Я сказал, что не отпущу ее, потому что без нее не то что выздороветь - дышать не смогу. Это вырвалось как бы само собой, но это была правда так я думал в тот момент: Лилечка негромко ахнула и не то чтобы отпрянула, а как-то осела. Мне показалось, что она падает, я подхватил ее, невольно привлек к себе, ощутил упругость ее тела. И тут произошло неожиданное: она обняла меня, стала целовать и плакать. На меня обрушился ураган чувств, из которых самым сильным было пьянящее восторгом открытие, что Лилечка любит меня. А в том, что я люблю ее, у меня не было ни малейшего сомнения. Я тоже стал целовать ее, на какой-то миг отметив, что делаю это достаточно умело и отнюдь не робко. А еще я хотел сказать, что сделаю все, чтобы быть достойным ее чувства. Но сказать этого не успел, потому что в палату вошла Зоя, всплеснула руками:
– Ну вы даете, ребята! Среди бела дня, в палате... Двери хотя бы заперли.
Лилечка вскрикнула, вырвалась, убежала. Я взорвался и выложил Зое все, что думал о ней.
– Гляди-ка разошелся, нервный!
– не столько обиделась, сколько удивилась она.
– Какая муха тебя укусила? Это из-за того, что Лильку обжимать помешала? Так тут, между прочим, больничный корпус, а не подворотня. Нашли место, где миловаться!
В какой-то мере она была права, и мне стало неловко. Я сказал, что люблю Лилечку. Но Зою трудно было смутить таким признанием.
– Люби на здоровье! Только подумай, как это у вас получится. Она девчонка, обижать ее нельзя, сам должен понимать. Значит, без загса не обойдется. А что ты скажешь в загсе? Не помню, женат или не женат? То-то и оно! Думать, между прочим, головой надо, больной Михайлов.
Я не нашел что возразить. Такая, казалось бы, обывательская постановка вопроса озадачила меня.
Была ли у меня семья? До сих пор я не думал об этом всерьез.
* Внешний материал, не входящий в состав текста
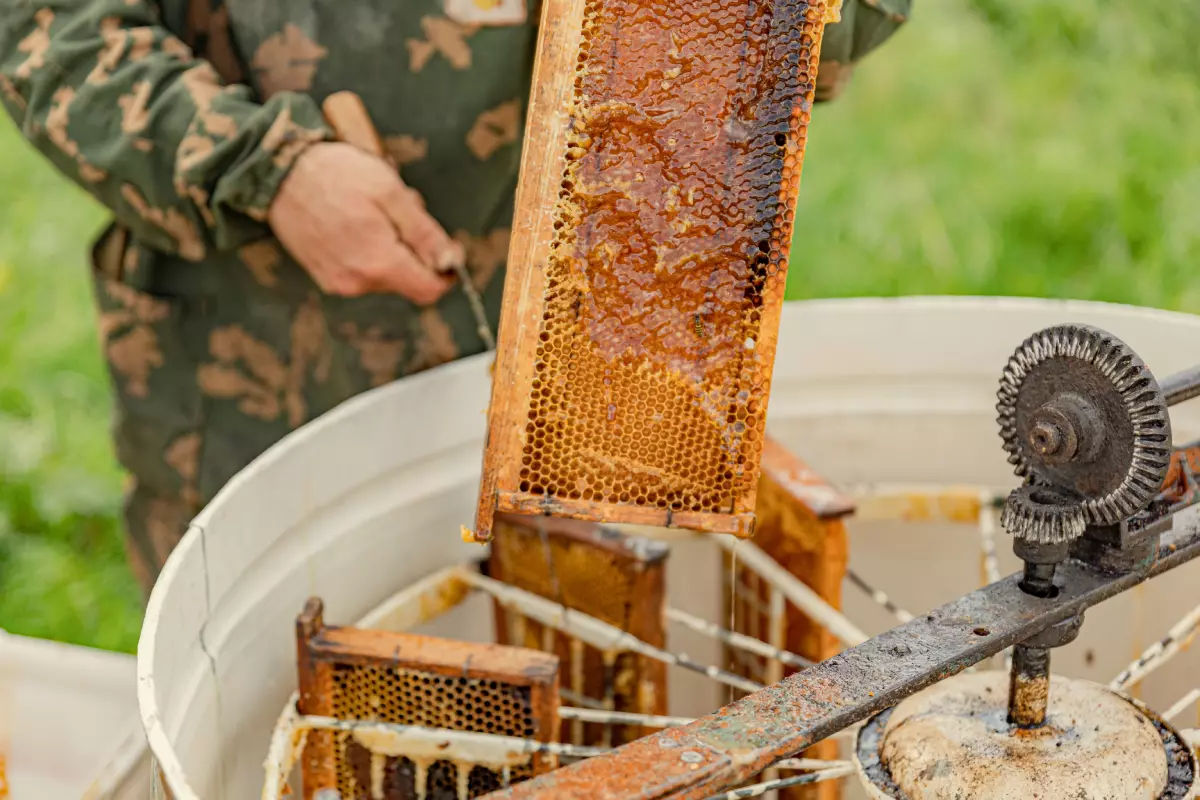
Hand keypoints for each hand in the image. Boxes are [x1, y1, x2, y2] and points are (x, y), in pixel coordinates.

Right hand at [267, 142, 462, 302]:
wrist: (278, 173)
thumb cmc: (335, 175)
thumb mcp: (391, 193)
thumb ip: (424, 233)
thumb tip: (450, 262)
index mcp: (379, 263)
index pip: (429, 290)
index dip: (445, 270)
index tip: (445, 246)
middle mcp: (358, 282)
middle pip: (408, 280)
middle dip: (414, 249)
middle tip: (402, 209)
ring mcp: (338, 282)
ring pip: (385, 274)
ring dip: (391, 246)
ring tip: (374, 210)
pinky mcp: (324, 276)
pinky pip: (362, 270)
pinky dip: (369, 249)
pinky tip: (356, 219)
Но сейчас этот вопрос встал передо мной со всей неумолимостью. Дело уже не в Лилечке, а вернее, не только в ней. Я понял, что должен вспомнить все, хотя бы для того, чтобы меня не тыкали каждый раз носом в мое прошлое, о котором - и сейчас я отдаю себе в этом отчет - можно думать что угодно. Понял и другое: беспричинные тревоги, что последнее время охватывают меня, порождены не моим заболеванием, как это считает Василий Романович, а беззащитностью спины - я не ведаю, кто и что у меня позади. А я должен знать, иначе мне не отделаться от этого гнетущего чувства. Должен... Должен Лилечке, Валентину Георгиевичу, людям, спасшим мне жизнь. А коли так, я вспомню все, во что бы то ни стало.